Mike Leigh
Only some of the Poms are whingeing these days, says director Mike Leigh. He spoke to Ruth Hessey about Happy-Go-Lucky
But for a strangulated hernia Mike Leigh would be here right now. Sydney's always been a favoured destination for the British filmmaker. He's even directed theatre here (Greek Tragedy at Belvoir Street, in 1989), and once pursued funding for a film about whingeing Poms in Australia.
"I think that moment has passed" he muses on the line from London. "But we tried very hard."
Leigh is such a product of London, and has always used the city as his stage, what sort of film he'd make in Sydney, is anyone's guess. UK backpackers don't so much whinge these days, as guzzle. But it's the whingers back home that concern him most at the moment.
Leigh made his new film Happy-Go-Lucky, screened in competition and on opening night at the Sydney Film Festival, as "an energetic positivist challenge to the pervasive pessimism of the world we live in; to show that people on the ground are simply getting on with it."
His leading lady, Sally Hawkins, who plays relentlessly eager school teacher, Poppy, has said she had no idea her role would be so pivotal when they started rehearsing.
"I do like to keep my actors in the dark," Leigh admits, "and I never let them in on each others sessions because that maintains the important element of surprise."
Leigh's techniques are still considered outré, even though he's hardly an obscure auteur. He's been nominated for several Academy Awards, won Best Director and Best Film BAFTAs, and been lauded as Best Director at Cannes. He has a Palme D'Or for Secrets and Lies and a Golden Lion from Venice for Vera Drake. His style is quite self-contained - Leigh favours an organic actor-dominated process for script evolution which he has perfected in over 17 films, and 20-odd plays - and he's no Quentin Tarantino when it comes to flaunting influences, but Leigh's films often do surprise. He made his name with contemporary realism, but has branched into the unlikely world of Gilbert and Sullivan (Topsy-Turvy), and evoked 1950s Britain inVera Drake.

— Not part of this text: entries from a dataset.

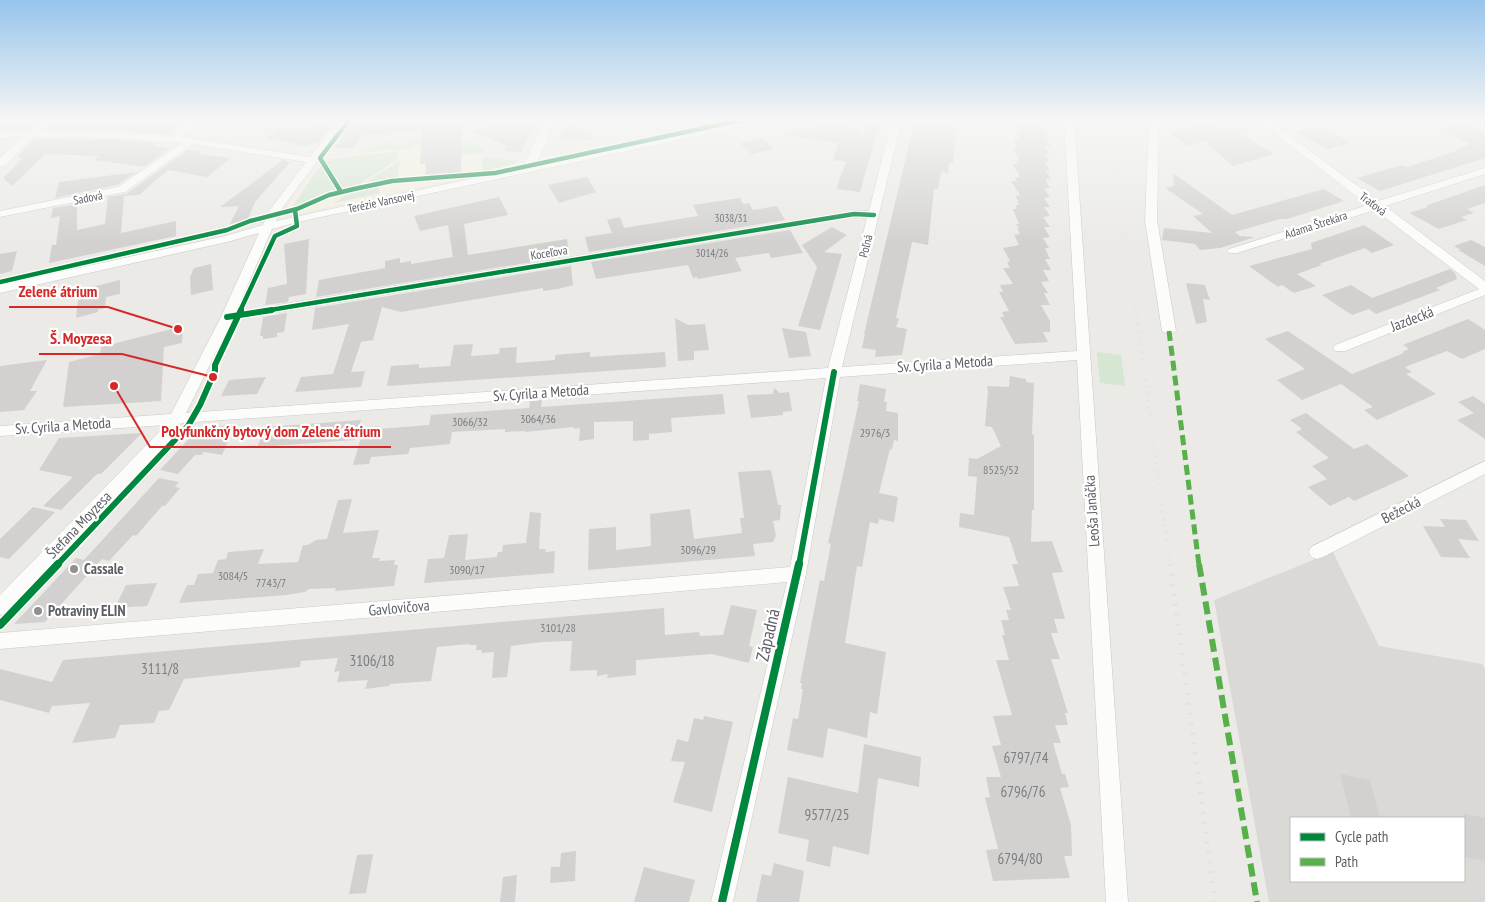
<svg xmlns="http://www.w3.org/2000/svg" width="1485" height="902" font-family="'PT Sans Narrow',sans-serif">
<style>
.commercial{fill:#f3efe0}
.industrial{fill:#dbd9d6;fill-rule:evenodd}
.green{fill:#d5e6d3}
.building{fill:#d2d1cf}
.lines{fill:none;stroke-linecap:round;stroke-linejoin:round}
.street-casing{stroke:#c8c8c8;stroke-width:1}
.street{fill:#fcfcfb;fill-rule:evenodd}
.rail-far2{stroke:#e2e2e2;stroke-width:2.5;stroke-dasharray:0.5 4.5;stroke-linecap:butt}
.rail-far1{stroke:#e2e2e2;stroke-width:4;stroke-dasharray:1 6;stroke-linecap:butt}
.rail{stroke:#e2e2e2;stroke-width:5;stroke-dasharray:2 8;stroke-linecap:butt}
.quiet-far1{stroke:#58b04a;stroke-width:5;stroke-dasharray:10 5;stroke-linecap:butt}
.quiet{stroke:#58b04a;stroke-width:6;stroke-dasharray:13 6;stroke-linecap:butt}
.cycleway-far2-casing{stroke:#fff;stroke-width:7}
.cycleway-far1-casing{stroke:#fff;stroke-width:9}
.cycleway-casing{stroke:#fff;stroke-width:11}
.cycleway-far2{stroke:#00873e;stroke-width:4.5}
.cycleway-far1{stroke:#00873e;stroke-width:6}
.cycleway{stroke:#00873e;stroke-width:8}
.poi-dot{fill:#8e9091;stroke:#fff;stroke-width:2}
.labels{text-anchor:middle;stroke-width:4.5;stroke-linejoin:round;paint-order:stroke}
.far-number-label{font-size:11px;fill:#7b7d7f}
.far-street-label{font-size:12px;fill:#5c5f63;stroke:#fff}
.number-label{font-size:12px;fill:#7b7d7f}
.street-label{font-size:15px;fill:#5c5f63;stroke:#fff}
.poi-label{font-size:15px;font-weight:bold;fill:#5c5f63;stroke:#fff;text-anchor:start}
.near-number-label{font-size:15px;fill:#7b7d7f}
.near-street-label{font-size:18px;fill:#5c5f63;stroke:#fff}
.leader{fill:none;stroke:#d62828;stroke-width:2}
.callout-dot{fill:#d62828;stroke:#fff;stroke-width:2}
.callout-label{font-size:16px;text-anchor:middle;font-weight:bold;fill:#d62828;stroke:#fff;stroke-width:4.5;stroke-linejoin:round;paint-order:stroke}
</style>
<rect width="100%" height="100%" fill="#ebeae6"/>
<path class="commercial" d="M416,138H444L474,144L488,156L521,163L516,169L495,174L465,177L300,213H290L286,209L322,159L357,153L393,140V145L407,144V139Z"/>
<path class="industrial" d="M1333,552L1379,646L1482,664L1485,669V902H1269L1214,600ZM1291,818H1464V881H1291Z"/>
<path class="green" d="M444,138L414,144L413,148L357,153L393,140V145L407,144V139Z
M466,142L479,146L485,153L461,155V145Z
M398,151L397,160L354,188H342L324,160Z
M488,157L516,161L514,164L483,171L482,158Z
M400,160L397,180L359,187Z
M321,164L336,191L299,207L296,209L292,207Z
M404,181L378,187L380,193L334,203L354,190Z
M1097,352L1121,355L1125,386L1100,383Z"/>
<path class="building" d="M17,119H42L29,129L0,130L9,121Z
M58,119L126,120L181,119L166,134L119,130L47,129Z
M512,119H530L528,123H536L521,152L504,151L507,146L470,131Z
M865,119H881L860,192L836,189L846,162L833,160L838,143L781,135L843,120L864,137Z
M915,119H935V121L944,122V125L957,126L953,163H949L948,173L941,172L938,189H934L928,245L912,242L896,318L899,319L896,327L907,329L902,355L875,357L876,350L862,348L865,334H864Z
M356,120L462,121L461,175L425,179L426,164H420L422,131L363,135L353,148H335L345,135L338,137L348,124H354Z
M1039,121L1050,138H1045L1051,146H1044L1050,154H1045L1049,162H1045L1050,171H1046L1051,179H1045L1050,188L1044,189L1050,197L1044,198L1050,207H1044L1050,216L1043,217L1050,227H1044L1050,237L1043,238L1049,248H1045L1050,259H1045L1051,270H1043L1049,281L1041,282L1048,293H1044L1050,305H1041L1050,321V332H1043L1048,342L1015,344L1000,317H1004L1002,312L1009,311L999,292H1003L1000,285L1013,284L1003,268H1010L1007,262L1010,261L1003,248L1019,245L1014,235L1020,234L1017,228H1019L1016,224H1019L1013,209H1017L1015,205H1019L1016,196L1020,195L1011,181H1017L1015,178L1020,177L1013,164H1018L1016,161L1019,160L1013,148L1018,147L1013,140L1019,139L1016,132H1020L1014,125L1020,124L1019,122Z
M1211,122L1224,130L1230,128L1274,154L1233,166L1204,141L1188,146L1170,134Z
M314,123H333L319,142L305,146L266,138L280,128L285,127L309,130Z
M566,123L595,140L558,139Z
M1462,123L1485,133V158L1380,191L1357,178L1402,165L1407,167L1459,150L1456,149L1470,144L1438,130Z
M1319,126L1351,143L1328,149L1296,132Z
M763,138L774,149L751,154L740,143Z
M35,139L119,140L157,143L154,146L171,148L144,167L94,160L99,156L45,154L12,186L3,178L23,158H16Z
M188,150L202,151L198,154L231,158L207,177L168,170L139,195L124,196L121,233L176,221V236L49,263L52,245H56L60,216L51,218L53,208L77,204V230L105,224L108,197L126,194Z
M283,160L290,162L255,202L247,221L230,224L239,206L220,207Z
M137,172L117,185L55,198L59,182Z
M1173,173L1232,215L1324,189L1344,201L1287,219H1280L1235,232L1240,236L1255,237L1220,248L1200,250L1195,244L1162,240L1164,228L1212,233L1193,216L1203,214L1165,188L1174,186Z
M587,177L596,192L559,203L548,185Z
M1485,185V203L1467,209L1474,213L1461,217L1467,220L1439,229L1409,213L1428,207L1425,206Z
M499,197L508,215L464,224L468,255L567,239L569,256L316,297L319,280L385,268V261L400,258V263L411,261V264L453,257L448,225L420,231L414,216Z
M740,198L743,204L749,203L753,210L777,206L785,220L589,252L585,237L612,233L607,220L620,217L624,228L667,221L698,216L693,205Z
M1364,225L1394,245L1372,253L1365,248L1319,264L1322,265L1297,274L1316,286L1294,293L1282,285L1278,287L1249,266L1312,249L1311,243Z
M832,227L847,235L824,252L842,254L820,330L798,326L817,267L802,245Z
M790,230L803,253L771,258L769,253L735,258L742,271L698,279L697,277L693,278L688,265L596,279L591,262Z
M309,239L306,294L289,297L288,302L265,305L268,288L287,284L284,244Z
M1471,240L1485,247V266L1458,250H1461L1454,246Z
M17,251L12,271L0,274V254Z
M211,264L213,290L191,295L190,277L194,268Z
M571,266L573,285L558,289L543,291V288L401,312L382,307L373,340L361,342L351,372L365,371L361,387L295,392L301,377L333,374L349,324L312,330L315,308Z
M1450,269L1455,273L1457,279L1436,288L1440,290L1376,314L1369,309L1352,315L1322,295L1351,285L1372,298Z
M120,280V294L106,297L105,308L98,310V312L76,318L78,300L86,298L88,288Z
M1186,283L1205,285L1210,300L1203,299L1207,322L1196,324Z
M287,313L284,332L277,333V337L263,339V336H260L263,317Z
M675,318L688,325L705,324L709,350L694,351V360L678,361Z
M1468,319L1485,330V349L1462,359L1447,351L1405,367L1412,372L1406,374L1436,394L1377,420L1364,410L1373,407L1341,384L1302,400L1277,380L1305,369L1265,339L1288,331L1352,374L1404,353L1402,352L1409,349L1403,345Z
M183,326L182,343L164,347L161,401L63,407L69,362L100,354L101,347Z
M782,328L806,332L811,356L789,358Z
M473,344L471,356L499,354L500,348L517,347L516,363L555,360V355L590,352V357L665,352L666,367L387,386L391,366L419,364V368L450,366L454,345Z
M47,360L30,391H37L24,410L0,412V366Z
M1010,376L1026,379V382L1034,383L1032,434L1034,435V510H1032L1031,542L1052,541L1063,572L1052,573L1065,619H1054L1058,633H1051L1060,659H1051L1068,713H1065L1068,725H1055L1061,743H1053L1062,774H1065L1069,787L1060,788L1071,825L1072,856H1064L1070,878L993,881L986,850L998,849L985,798L990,797L986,777H1001L992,746L1001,745L993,716L1012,715L996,660H1009L1002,635H1005L1001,620H1009L1006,610H1011L1003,587L1019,586L1012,564H1018L1009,537L959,527L960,513L974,515L977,477L968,476L969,458L977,459L1001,446L992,427L985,426L988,391L987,386L1009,387Z
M266,377L257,394L221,396L229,380Z
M860,384L886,389L884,402H887L886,411L898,413V441L894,440L892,450L890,449L879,493L898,497L894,522L879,519L878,524L870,522L862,567L857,566L845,643L886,652L877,714L870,712L867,738L828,728L823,758L787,750L793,718L798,719L803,689H801L802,683H800L820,580L824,581L831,544L828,543L859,401H857Z
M774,388L780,393L789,392L792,411L783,412V415L751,418L747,395L773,394Z
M723,394L725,414L671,418L672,432L649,434V440L633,441V421L594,422V439L579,441L580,428L574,429V427L525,432V431L505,432V429L452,432L450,444L410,448L408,454L371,457L369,464L353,465L364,427L380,426L378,429L429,425L431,415L529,408L530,401L542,400L541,407Z
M1473,396L1485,404V439L1457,420L1474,413L1458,402Z
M1306,413L1354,449L1367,444L1409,476L1354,501L1349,497L1330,506L1308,487L1327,479L1312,466L1329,458L1296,432L1302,429L1290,420Z
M361,420L355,440L257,447L266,427Z
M235,425L222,455L204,452L201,455H195L178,474L160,470L197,430L203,427Z
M142,433L101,474H97L61,510L43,506L73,477L39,470L59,438Z
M771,470L778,505H781L780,520L773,521L776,536L773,542L753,544L755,556L588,570L589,529L616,527V550L651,546L650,514L690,509L694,539L742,533L740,518H744L738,472Z
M159,478L179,482L175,487L180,488L165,506H162L136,536L133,535L109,561L102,559L45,622L14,624L76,558L84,560Z
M352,499L343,533L379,530L372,558H380L379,561L395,560L394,565H398L394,586L335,591L336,588L309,589L305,592L286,595L179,603L187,585H194L198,574L213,573L218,560L226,559L228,552L264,549L258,564L298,562L303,545H308L316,540L327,539L338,500Z
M33,507L55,512L9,559L0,557V539Z
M530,512L541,513L539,549H546L545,552L555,551L554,573L424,583L428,559L444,558L449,535L468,534L465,560L497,557L498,552H502L503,545L526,543Z
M1440,519L1466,520L1479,541L1458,539L1470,558L1441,557L1423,526L1445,527Z
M157,583L147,606L115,608L126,585Z
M731,605L757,610L749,646L753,647L749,663L712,654L636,660V675L607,678L608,674L597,676V670L570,671L572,641L542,642L511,646L507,677L492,678L494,652L481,653L482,650H476L477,645H469V644L437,647L431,681L390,684L389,686L365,689L368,680L337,682L340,671L334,672L338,658L301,661L300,667L184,679L169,710L159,711L154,723L120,725L115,738L72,743L90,703L52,706L49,713L0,700V669L52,682L63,660L664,608L665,635L699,632L700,636L723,635Z
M704,716L733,722L712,812L673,802L685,762L671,761L677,739L688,742L694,718L703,720Z
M864,744L921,757L919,787L878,778L869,855L833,846L830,867L806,861L809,840L778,833L788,777L858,793Z
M1340,774L1370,780L1380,818H1351Z
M1464,814L1485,818V861L1464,857Z
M576,851L575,881L550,883L551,867H560L561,853Z
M373,854L366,893L349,894L357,855Z
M774,863L804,871L799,902H756L762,874L771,876Z
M644,867L695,880L689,902H634Z
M517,875L515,902H500L503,877Z"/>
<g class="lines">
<g class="street-casing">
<path id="street" d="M45,119H56L42,131L119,132L173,136L190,119H200L183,137L310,157L339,119H349L280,211L276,221L525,167V162L546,119H556L536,165L748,119H767L762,122L298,222L272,229L236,312L854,211H869L892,119H902L842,367L1077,351L1064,119H1074L1128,902H1106L1077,360L840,377L806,574L733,902H711L787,582L0,649V633L790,567L826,378L181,423L175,435L6,612L0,615V595L166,425L0,436V426L171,414L221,317L259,233L227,242L0,293V285L225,236L263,225L269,211L306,162L193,144L125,192L0,217V211L118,187L182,143L119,138L34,137L4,166L0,167V158L22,137L0,138V132L30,131ZM854,217L867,218L828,368L186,413L232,320Z
M1158,119H1175L1159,125L1157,220L1176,331L1169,335L1162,331L1145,220L1149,123Z
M1256,119H1267L1378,201L1485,168V174L1385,206L1485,281V295L1345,351H1335L1333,348L1335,345L1479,289L1375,210L1237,253H1229L1227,251L1229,249L1368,205Z
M1465,119H1478L1484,122L1485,125L1478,126Z
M1485,461V474L1323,557L1317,559L1311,557L1309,552L1311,547Z"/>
</g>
<use href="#street" class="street"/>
<path class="rail-far2" d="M1111,119L1136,311"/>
<path class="rail-far1" d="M1136,310L1170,565"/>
<path class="rail" d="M1170,564L1215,902"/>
<path class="quiet-far1" d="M1169,331L1199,565"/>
<path class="quiet" d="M1199,564L1257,902"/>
<g class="cycleway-far2-casing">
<path id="cycleway-far2" d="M341,192L320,158L350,119
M0,282L227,230L250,221L297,209L329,195L354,189L392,181L495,173L746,119
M240,311L275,236L297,226L295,210
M264,311L854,214L874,215"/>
</g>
<g class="cycleway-far1-casing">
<path id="cycleway-far1" d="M227,317L272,310
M57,565L188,426L200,405L215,371V365L241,310
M799,565L834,372"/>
</g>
<g class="cycleway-casing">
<path id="cycleway" d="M0,625L58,564
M722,902L799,564"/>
</g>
<use href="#cycleway-far2" class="cycleway-far2"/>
<use href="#cycleway-far1" class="cycleway-far1"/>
<use href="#cycleway" class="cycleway"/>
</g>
<linearGradient id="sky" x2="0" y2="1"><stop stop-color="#97c4ec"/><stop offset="0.49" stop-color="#f6f6f4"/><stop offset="1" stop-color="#f6f6f4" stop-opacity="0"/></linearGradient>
<rect width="1485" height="245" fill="url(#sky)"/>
<g class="poi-dot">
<circle cx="74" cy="569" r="5"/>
<circle cx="38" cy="611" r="5"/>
</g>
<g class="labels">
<g class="far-number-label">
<text x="731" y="222">3038/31</text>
<text x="712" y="257">3014/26</text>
</g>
<g class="far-street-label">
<text transform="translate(88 198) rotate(-11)" y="4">Sadová</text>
<text transform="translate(381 202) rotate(-12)" y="4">Terézie Vansovej</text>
<text transform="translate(1373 204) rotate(37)" y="4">Traťová</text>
<text transform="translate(1316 225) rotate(-18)" y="4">Adama Štrekára</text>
<text transform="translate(866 246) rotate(-76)" y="4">Poľná</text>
<text transform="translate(549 253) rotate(-9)" y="4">Koceľova</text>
</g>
<g class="number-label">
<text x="538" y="423">3064/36</text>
<text x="470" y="426">3066/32</text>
<text x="875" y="437">2976/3</text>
<text x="1001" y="474">8525/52</text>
<text x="698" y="554">3096/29</text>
<text x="467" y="574">3090/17</text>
<text x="233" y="580">3084/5</text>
<text x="271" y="587">7743/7</text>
<text x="558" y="632">3101/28</text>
</g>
<g class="street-label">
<text transform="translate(1412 319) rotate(-21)" y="5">Jazdecká</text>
<text transform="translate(945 364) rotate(-4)" y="5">Sv. Cyrila a Metoda</text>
<text transform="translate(541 393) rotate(-4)" y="5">Sv. Cyrila a Metoda</text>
<text transform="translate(63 426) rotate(-4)" y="5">Sv. Cyrila a Metoda</text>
<text transform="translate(1401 510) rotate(-27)" y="5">Bežecká</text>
<text transform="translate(1092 511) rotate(-94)" y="5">Leoša Janáčka</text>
<text transform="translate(79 525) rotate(-46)" y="5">Štefana Moyzesa</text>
<text transform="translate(399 608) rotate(-5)" y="5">Gavlovičova</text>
</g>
<g class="poi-label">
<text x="84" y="574">Cassale</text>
<text x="48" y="616">Potraviny ELIN</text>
</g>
<g class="near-number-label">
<text x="372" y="666">3106/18</text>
<text x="160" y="674">3111/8</text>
<text x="1026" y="763">6797/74</text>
<text x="1023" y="797">6796/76</text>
<text x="827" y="820">9577/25</text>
<text x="1020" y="864">6794/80</text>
</g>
<g class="near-street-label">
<text transform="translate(768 635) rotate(-77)" y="6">Západná</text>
</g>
</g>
<path class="leader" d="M178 329L108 307H9M213 377L122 354H39M114 386L150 447H391"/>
<g class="callout-dot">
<circle cx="178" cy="329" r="5"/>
<circle cx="213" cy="377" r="5"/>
<circle cx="114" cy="386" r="5"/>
</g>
<g class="callout-label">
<text x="58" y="297">Zelené átrium</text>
<text x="81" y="344">Š. Moyzesa</text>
<text x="271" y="437">Polyfunkčný bytový dom Zelené átrium</text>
</g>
<rect x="1290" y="817" width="175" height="65" fill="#ffffff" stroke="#bebfc1"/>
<rect x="1300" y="833" width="25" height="8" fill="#00873e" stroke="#bebfc1"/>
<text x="1335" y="842" font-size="15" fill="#5c5f63">Cycle path</text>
<rect x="1300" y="858" width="25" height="8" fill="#58b04a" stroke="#bebfc1"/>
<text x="1335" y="867" font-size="15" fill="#5c5f63">Path</text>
</svg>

"I can find roots and resonances in all sorts of films, from the silent era on," he says. He's particularly enamoured of the DVD box set Forbidden Hollywood (from Turner Classic Movies archives). He's also fond of the Coen Brothers and Almodovar, not as influences, but as a "fraternity".
‘The great thing about World Cinema, by which I mean anything that is not Anglo- or Hollywood-
centric," he explains, "is that we do have a community, and interacting with each other, having that unique and idiosyncratic dialogue, is what it's all about. I have no time for isolationist filmmaking."
While his own circuitous path to finished product (he never produces a script to raise money for a film) has been popularised by technology which allows filmmakers to cover their arses with acres of footage, Leigh still shoots with a "ten to one ratio", and by the time he reaches the set, has honed a tight shooting script. "Discipline is the key. And love."
"I do like my films," he muses, even as the wheels for the next project (which he won't talk about until it's finished) begin to spin. "I think that's perfectly healthy. It's hard not to love the flamenco scene in Happy-Go-Lucky, and I absolutely love the scene in the boat, at the end."